▸ **EXERCISE REQUIREMENTS**
a – Copy the passage on the Mississippi attorney general between "Attorney general for" and "no term limits.", inclusive.
b – Proceed with the account of the Mississippi attorney general's office, picking up after its final sentence.

▸ **PAGE EXTRACT**
▬▬▬
Attorney general for the U.S. state of Mississippi

The attorney general of Mississippi is a statewide elected office in the U.S. state of Mississippi. The attorney general is a constitutional officer responsible for representing state agencies in legal matters, supplying other state officials and prosecutors with legal advice, and bringing lawsuits on behalf of the state. They serve a four-year term with no term limits.

The office was created by 1817 Constitution of Mississippi as a legislatively-elected position with a one-year term. In 1832 the office was made popularly-elective and the term was extended. All attorneys general from 1878 to 2020 were Democrats. The incumbent attorney general, Republican Lynn Fitch, was sworn-in to office on January 9, 2020.

== History ==
The 1817 Constitution of Mississippi provided for an attorney general to be elected by the Mississippi State Legislature for a one-year term. The legislature elected Mississippi's first attorney general, Lyman Harding, on January 21, 1818. Under the constitution of 1832, the term was extended to four years and the officer was made popularly-elective.

The 1890 state constitution maintained the attorney general of Mississippi as a popularly-elected executive official with a four-year term. The document also made the officer an ex officio member of the State Board of Education. In 1982 the constitution was amended, removing the attorney general from the board effective July 1, 1984. From 1878 until 2020, all Mississippi attorneys general were Democrats. The incumbent attorney general, Republican Lynn Fitch, was sworn-in to office on January 9, 2020. She is the first woman to hold the position.
▬▬▬
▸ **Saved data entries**
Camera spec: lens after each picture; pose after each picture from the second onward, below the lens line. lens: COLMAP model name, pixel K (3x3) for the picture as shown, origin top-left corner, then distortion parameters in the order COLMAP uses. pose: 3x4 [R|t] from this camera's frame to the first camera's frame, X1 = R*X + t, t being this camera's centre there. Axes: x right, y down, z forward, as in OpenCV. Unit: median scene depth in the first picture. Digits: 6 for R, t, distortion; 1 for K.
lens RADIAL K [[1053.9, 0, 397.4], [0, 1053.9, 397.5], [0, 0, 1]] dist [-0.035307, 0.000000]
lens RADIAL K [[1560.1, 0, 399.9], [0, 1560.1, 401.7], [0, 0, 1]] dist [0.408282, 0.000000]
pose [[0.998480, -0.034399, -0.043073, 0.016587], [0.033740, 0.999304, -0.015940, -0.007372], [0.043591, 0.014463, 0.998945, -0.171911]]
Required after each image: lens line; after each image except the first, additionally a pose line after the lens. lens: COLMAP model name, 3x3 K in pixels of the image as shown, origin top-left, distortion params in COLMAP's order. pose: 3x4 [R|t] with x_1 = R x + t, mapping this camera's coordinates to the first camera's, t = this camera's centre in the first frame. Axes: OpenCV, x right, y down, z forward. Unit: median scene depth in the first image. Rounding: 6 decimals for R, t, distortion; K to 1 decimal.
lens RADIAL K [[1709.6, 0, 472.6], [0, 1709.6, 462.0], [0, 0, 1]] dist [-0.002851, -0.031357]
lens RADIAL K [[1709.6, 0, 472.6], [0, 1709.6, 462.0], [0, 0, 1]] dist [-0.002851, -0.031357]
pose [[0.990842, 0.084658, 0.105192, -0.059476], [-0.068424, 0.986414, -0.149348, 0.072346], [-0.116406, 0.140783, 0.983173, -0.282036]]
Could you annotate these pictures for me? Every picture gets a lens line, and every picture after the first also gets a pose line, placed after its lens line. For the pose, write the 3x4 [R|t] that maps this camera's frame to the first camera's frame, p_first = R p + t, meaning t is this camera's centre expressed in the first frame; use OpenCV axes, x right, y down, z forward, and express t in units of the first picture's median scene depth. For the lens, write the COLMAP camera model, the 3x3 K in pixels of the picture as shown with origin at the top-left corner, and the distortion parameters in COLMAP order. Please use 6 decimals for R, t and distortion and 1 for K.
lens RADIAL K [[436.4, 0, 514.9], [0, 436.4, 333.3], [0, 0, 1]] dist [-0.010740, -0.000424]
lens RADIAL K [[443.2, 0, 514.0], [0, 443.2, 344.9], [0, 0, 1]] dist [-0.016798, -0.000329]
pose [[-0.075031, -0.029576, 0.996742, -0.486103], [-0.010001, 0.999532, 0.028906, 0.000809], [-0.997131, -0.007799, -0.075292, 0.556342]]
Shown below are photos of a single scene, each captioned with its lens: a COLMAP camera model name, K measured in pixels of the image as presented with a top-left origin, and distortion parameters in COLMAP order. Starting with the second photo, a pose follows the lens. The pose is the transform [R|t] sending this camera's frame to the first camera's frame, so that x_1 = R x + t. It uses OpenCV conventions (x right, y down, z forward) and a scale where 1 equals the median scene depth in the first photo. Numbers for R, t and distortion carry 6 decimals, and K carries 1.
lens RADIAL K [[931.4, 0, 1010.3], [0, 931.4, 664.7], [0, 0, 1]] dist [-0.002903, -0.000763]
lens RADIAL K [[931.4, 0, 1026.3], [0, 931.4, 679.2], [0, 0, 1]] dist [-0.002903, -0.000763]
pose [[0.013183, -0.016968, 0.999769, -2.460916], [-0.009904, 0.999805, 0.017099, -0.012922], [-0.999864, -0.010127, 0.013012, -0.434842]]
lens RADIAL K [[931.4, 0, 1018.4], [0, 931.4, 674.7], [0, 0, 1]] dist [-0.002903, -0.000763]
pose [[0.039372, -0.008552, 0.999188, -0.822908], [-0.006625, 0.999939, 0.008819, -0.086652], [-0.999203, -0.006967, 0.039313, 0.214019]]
▬▬▬
▸ **ANSWERS BY ITEM NUMBER**
a –
Attorney general for the U.S. state of Mississippi

The attorney general of Mississippi is a statewide elected office in the U.S. state of Mississippi. The attorney general is a constitutional officer responsible for representing state agencies in legal matters, supplying other state officials and prosecutors with legal advice, and bringing lawsuits on behalf of the state. They serve a four-year term with no term limits.

b –
== Powers and responsibilities ==
Like the seats in the Mississippi State Legislature and the other seven statewide-elected offices, the Mississippi attorney general is popularly elected every four years in the November preceding a United States presidential election year. There are no term limits for the holder of the office. Candidates for the office must meet the same constitutional qualifications as candidates for circuit court and chancery court judges; they must be at least 26 years old, have lived in the state for at least five years, and have practiced law for at least five years. The attorney general's salary is determined by law. It is currently fixed at $108,960 per year, but is set to increase to $150,000 annually in 2024.

The attorney general is the chief legal officer of the state and serves as the state's lawyer, representing its agencies, boards, and commissions in legal capacities. The attorney general's office also represents district attorneys and local judges in civil litigation, though it is forbidden by law from providing counsel to defendants in criminal cases. Only their office can bring or defend a lawsuit on behalf of the state, though they may retain private counsel to work on their own behalf in such instances. They are also empowered to appoint special investigations and prosecutors to try criminal cases on behalf of the state, and may—at their own discretion—assume responsibility for the prosecution of a crime in the event a local district attorney recuses themselves from proceedings. The attorney general is responsible for appointing the state's solicitor general. (Note: State law does not explicitly authorize or recognize the position of solicitor general, but Attorney General Lynn Fitch created the job shortly after assuming office in 2020 to lead appellate activities.) They are empowered by law to issue advisory opinions on questions of state law to statewide elected officials, legislators, state agencies, judges, and some local officials. They can also exercise powers under common law.

The Office of the Attorney General of Mississippi is split into 16 divisions. The main facilities of the attorney general and their staff are located in Jackson, though a satellite office is maintained in Biloxi and another is planned to be opened in Oxford. As of February 2023, the agency employs about 300 people, including attorneys and law enforcement officers.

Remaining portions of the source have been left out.